ROME (RNS) — In Thursday’s 46th session of the Catholic Church’s marathon corruption trial, the president of the Vatican Bank said he had no choice but to report to prosecutors what he knew about the London real-estate deal at the heart of the inquiry, even as he faced pressure from officials at the Vatican’s Secretariat of State to approve a loan worth hundreds of millions of euro to bail out the failed investment.
Jean-Baptiste De Franssu, president of the Institute for the Works of Religion, better known as the Vatican Bank, told the Vatican tribunal overseeing the trial that the Secretariat of State requested a loan of 150 million euro in order to renegotiate the mortgage on the luxury apartment complex in London’s fashionable Chelsea neighborhood.
After meeting with the Secretariat of State and the Vatican’s financial watchdog agency regarding the investment, the Vatican Bank flagged the loan request to Vatican prosecutors, who subsequently launched their own investigation.
“The time had come when the institute had no other choice, given the circumstances created and the uncertainty reached. The only thing that could be done was to file a complaint with the tribunal,” De Franssu told the court.
De Franssu, who has served as the bank’s president since 2014, said that despite being known as the Vatican Bank, the Institute of the Works of Religion — or IOR, in its acronym in Italian — does not function as a private bank and, therefore, did not often issue loans. Furthermore, he said, the 150 million euro request would have had a major impact on its own assets.
He also noted that the IOR placed a hold on all lending activity after another property investment had gone sour in 2013. In that deal, the IOR paid millions to a Maltese investment company with the goal of purchasing the former palace that housed the Budapest Stock Exchange. As in the London deal, the Vatican had lost millions of dollars in the failed investment.
De Franssu said his office decided against the Secretariat of State’s loan request for the London property due to concerns about the involvement of Raffaele Mincione, the financier who brokered the deal, and Gianluigi Torzi, another middleman. Both men’s names appeared in a database of individuals involved in financial malfeasance.
Mincione and Torzi are among the 10 defendants facing charges at the Vatican trial.
De Franssu also told the court that after refusing to grant the loan, he and the members of the IOR’s board were accused of being incompetent and told that their demands for information were “unreasonable.”
Among those he said attempted to pressure him were René Brülhart and Tommaso Di Ruzza, former president and director, respectively, of ASIF, the Vatican’s financial watchdog agency, who are also defendants in the case.
After a meeting with members of the Secretariat of State and ASIF, De Franssu recalled, Brülhart and Di Ruzza said, “Why are you so obstinate?

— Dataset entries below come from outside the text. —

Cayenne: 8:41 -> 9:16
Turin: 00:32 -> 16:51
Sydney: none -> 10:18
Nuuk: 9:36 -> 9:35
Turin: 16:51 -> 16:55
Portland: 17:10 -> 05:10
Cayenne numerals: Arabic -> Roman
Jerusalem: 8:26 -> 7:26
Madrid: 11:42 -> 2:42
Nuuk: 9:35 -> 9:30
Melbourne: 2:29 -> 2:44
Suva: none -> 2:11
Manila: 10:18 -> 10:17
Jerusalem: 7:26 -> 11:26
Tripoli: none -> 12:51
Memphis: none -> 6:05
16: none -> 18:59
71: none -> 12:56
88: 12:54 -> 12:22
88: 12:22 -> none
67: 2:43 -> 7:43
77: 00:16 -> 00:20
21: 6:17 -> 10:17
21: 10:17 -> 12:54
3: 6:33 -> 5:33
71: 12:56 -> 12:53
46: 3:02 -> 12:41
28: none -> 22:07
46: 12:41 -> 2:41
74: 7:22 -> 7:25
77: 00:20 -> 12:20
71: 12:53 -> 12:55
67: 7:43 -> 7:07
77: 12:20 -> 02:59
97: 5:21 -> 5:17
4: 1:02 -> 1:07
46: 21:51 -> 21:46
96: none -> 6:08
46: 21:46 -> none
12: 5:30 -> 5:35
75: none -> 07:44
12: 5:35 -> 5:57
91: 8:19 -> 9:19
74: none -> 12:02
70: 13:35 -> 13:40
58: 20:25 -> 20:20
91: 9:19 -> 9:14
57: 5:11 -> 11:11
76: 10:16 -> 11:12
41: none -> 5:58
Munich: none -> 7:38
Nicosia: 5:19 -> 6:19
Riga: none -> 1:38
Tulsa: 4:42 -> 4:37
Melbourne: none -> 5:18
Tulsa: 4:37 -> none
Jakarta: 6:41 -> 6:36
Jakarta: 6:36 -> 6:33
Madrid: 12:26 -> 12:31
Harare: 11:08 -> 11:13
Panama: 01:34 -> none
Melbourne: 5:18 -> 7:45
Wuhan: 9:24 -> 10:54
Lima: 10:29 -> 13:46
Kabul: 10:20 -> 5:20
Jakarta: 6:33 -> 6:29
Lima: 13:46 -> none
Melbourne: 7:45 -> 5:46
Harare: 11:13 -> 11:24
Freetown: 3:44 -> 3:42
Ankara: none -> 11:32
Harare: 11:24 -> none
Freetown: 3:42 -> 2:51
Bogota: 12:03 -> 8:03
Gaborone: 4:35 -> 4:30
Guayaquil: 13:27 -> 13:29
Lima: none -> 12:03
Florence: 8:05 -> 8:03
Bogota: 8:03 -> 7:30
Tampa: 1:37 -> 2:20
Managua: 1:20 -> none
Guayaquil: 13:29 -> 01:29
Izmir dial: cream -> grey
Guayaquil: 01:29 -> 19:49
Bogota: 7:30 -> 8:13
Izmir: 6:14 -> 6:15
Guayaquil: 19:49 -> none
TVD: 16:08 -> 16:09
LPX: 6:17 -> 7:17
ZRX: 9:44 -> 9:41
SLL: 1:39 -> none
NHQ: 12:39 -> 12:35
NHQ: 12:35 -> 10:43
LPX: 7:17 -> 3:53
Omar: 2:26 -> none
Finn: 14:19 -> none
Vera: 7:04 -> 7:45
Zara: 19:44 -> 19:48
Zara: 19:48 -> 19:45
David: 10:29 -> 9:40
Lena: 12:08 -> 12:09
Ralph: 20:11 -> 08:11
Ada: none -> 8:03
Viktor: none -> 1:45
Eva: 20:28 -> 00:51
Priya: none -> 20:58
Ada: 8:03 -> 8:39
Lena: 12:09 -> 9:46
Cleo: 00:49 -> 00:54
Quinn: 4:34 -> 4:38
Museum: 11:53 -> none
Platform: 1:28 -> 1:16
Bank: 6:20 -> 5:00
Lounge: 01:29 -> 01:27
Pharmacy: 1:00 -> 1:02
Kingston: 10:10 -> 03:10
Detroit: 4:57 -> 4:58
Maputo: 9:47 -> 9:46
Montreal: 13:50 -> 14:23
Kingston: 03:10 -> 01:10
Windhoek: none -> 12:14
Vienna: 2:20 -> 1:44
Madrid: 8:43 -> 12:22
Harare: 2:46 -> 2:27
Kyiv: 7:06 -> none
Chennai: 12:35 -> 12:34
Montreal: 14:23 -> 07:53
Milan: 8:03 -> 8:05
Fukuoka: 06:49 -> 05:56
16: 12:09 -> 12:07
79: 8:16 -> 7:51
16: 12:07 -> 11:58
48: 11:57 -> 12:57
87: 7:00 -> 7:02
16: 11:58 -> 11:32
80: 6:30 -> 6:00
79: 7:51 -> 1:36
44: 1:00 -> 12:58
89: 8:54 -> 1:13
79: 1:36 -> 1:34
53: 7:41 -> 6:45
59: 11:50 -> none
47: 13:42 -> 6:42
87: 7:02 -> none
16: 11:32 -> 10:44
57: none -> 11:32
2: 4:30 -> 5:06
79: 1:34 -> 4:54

If you grant the loan, we will protect you.”
At a session on Friday (Feb. 17), Bishop Sebastiano Sanguinetti, the former bishop of the Diocese of Ozieri in Sardinia, and his successor, Bishop Corrado Melis, appeared as witnesses for Cardinal Angelo Becciu’s defense.
Becciu, who served as substitute, the Vatican’s equivalent of chief of staff, from 2011 to 2018 and later headed its department overseeing the making of saints, was stripped of his rights as a cardinal — though not his title — in February 2020 by Pope Francis.
Vatican prosecutors have charged the cardinal with mismanaging Catholic and Vatican funds that were allegedly paid to an intelligence consultant named Cecilia Marogna as well as to members of Becciu’s family.
According to prosecutors, Becciu sent more than $276,000 from Vatican sources to a personal account belonging to his brother Antonino Becciu, who runs Spes, a charitable organization in the Diocese of Ozieri.
Sanguinetti, who served as bishop of Ozieri from 1997 to 2006 and apostolic administrator of the diocese from 2012 to 2015, testified that Becciu was never interested in the management of the diocese or of Caritas, its charitable arm.